Official implementation of the SOL algorithm described in the paper Scalable Option Learning in High-Throughput Environments by Mikael Henaff, Scott Fujimoto, Michael Matthews and Michael Rabbat.
SOL is a highly scalable hierarchical RL algorithm which jointly learns option and controller policies from online interaction. It requires a set of reward functions (one for each option or sub-policy), and will simultaneously learn policies for each one as well as a controller which coordinates them in order to maximize the task reward. Scalability is achieved by representing both both high and low-level policies with a single neural network enabling batched learning, efficient advantage and return computations, and environment wrappers to track option execution. The clip below shows an agent trained on NetHack with options to maximize score and health.
We provide dependency files which can be used with either conda or pip. You can install these in a conda env with:
conda env create -f environment.yml
Or with pip with:
pip install -r requirements.txt
You will also need to compile the rewards computation code to Cython:
cd sol
python setup.py build_ext --inplace
To run any experiment, use the launch.py script. This takes as argument a config .yaml file specifying all hyperparameters to sweep over. You can add values in a list and it will do a grid search over all combinations of hyperparameters.

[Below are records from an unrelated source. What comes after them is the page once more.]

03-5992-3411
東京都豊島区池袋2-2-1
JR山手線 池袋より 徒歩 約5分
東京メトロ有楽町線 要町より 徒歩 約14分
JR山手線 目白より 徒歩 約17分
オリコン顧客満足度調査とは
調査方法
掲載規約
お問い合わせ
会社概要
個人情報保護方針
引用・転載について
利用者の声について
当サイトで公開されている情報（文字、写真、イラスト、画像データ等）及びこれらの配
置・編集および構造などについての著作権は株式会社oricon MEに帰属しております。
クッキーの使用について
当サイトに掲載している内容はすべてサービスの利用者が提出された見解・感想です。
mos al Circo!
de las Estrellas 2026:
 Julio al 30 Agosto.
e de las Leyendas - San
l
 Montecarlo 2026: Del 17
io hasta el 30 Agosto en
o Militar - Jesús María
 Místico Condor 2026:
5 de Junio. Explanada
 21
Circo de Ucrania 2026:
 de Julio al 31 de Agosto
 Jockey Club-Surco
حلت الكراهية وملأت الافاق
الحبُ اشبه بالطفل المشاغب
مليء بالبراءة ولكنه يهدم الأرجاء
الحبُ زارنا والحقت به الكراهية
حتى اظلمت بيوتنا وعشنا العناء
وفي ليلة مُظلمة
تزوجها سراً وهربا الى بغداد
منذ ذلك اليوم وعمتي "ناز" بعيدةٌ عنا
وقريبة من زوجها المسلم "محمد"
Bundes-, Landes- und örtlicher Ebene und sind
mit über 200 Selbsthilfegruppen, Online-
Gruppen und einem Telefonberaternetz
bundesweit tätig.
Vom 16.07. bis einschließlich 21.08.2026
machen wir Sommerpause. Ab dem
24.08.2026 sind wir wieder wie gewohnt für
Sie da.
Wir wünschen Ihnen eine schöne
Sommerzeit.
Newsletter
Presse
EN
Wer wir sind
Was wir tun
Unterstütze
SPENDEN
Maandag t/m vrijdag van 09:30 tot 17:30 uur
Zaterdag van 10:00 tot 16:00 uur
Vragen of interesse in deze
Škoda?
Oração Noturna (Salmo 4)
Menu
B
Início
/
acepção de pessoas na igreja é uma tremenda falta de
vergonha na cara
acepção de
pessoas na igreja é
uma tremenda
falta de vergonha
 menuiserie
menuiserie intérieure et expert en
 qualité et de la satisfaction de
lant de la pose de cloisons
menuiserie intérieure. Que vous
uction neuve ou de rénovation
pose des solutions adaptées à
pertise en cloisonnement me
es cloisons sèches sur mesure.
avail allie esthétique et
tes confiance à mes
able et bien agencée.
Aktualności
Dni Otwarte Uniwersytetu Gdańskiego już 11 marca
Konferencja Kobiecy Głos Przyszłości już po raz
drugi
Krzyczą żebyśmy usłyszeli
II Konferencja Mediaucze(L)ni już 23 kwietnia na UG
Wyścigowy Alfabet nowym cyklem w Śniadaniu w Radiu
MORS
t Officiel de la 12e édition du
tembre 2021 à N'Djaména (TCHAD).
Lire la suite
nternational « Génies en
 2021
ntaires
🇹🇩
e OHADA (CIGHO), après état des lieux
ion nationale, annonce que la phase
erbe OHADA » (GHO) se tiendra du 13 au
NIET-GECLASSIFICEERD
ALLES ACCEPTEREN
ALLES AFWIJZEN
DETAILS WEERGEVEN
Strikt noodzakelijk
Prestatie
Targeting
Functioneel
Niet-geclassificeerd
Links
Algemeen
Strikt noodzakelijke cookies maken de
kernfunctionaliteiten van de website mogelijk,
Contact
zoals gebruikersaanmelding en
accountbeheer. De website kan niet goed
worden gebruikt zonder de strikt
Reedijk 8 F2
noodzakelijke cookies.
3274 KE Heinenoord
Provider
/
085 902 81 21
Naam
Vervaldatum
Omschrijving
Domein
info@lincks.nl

The script can be run in dry mode to run locally, and also to submit jobs to a cluster via Slurm. Additionally, there is a --debug flag which runs single-threaded locally, so you can use debuggers like pdb.
To run single-threaded locally for debugging:
python launch.py --expfile exp_configs/{sweep_file}.yaml --mode local --debug
To run locally in multi-thread mode (for example, for speed tests):
python launch.py --expfile exp_configs/{sweep_file}.yaml --mode local
To submit the full sweep to a Slurm cluster:
python launch.py --expfile exp_configs/{sweep_file}.yaml --wandb_proj {wandb_project_name} --mode slurm --partition {partition_name} --num_cpus {num_cpus} --seeds 5 --days 3
The config files for the experiments in the paper can be found in the exp_configs folder.
- In our experiments we patched the NLE to disable changes in luck due to lunar phases and Friday the 13th, which make reproducibility difficult. To do this, you can comment out these lines of the source code and set this function to always return
False. We also suggest adding this line right above the first commented portion, which will print a message at the start of the game to confirm the change:
pline("Patched NetHack without lunar phases and such.");
By default, the code will try to import the NLE from an nle_patched folder in the main directory. If this does not exist, it will fall back on the standard NLE.
- The NetHack experiments take a long time to run (~2 weeks), but MiniHack experiments are much faster (<1 day). If you are trying out new hierarchical algorithms, they can provide a quick sanity check.
In principle, SOL is applicable to any RL problem for which you can define a set of intrinsic rewards in addition to the task reward. To run on a new environment:
- First integrate the environment in the regular Sample Factory code (instructions here) and make sure it runs with
--with_sol False. - You will need to add two Gymnasium wrappers around your env. The first computes your intrinsic rewards and returns them in the
infodict under the keyintrinsic_rewards. That is, in thestepfunction do:
intrinsic_rewards = {
'reward_1': ...
'reward_2': ...
...
}
info['intrinsic rewards'] = intrinsic_rewards
- The second is a HierarchicalWrapper, which requires a few arguments:
# these coefficient will scale the intrinsic rewards
# try to set them so all rewards are in roughly similar ranges.
reward_scale = {
'reward_1': 1.0,
'reward_2': 10.0,
...
}
# this specifies what options will be used - there is one option per reward function listed.
# note: it's usually good to include the task reward here,
# so the system can default to a flat policy when needed.
base_policies = ['reward_1', 'reward_2', 'reward_5']
# this specifies which of the rewards the controller should optimize - i.e. the task reward.
controller_reward_key = 'reward_2'
# if option_length is positive, options will always execute for this number of steps.
# if set to -1, option length will adaptively be chosen by the controller from {1, 2, 4, ..., 128}.
option_length = -1
env = HierarchicalWrapper(
env,
reward_scale,
base_policies,
controller_reward_key,
option_length,
)
If you use this code, please cite the following:
@misc{henaff2025scalableoptionlearninghighthroughput,
title={Scalable Option Learning in High-Throughput Environments},
author={Mikael Henaff and Scott Fujimoto and Michael Matthews and Michael Rabbat},
year={2025},
eprint={2509.00338},
archivePrefix={arXiv},
primaryClass={cs.LG},
url={https://arxiv.org/abs/2509.00338},
}
We use Alexei Petrenko's excellent Sample Factory codebase as our base RL algorithm, check it out!
The code portions specific to SOL contained in the sol/ subfolder are licensed by CC-BY-NC. The original Sample Factory code is licensed under the MIT license.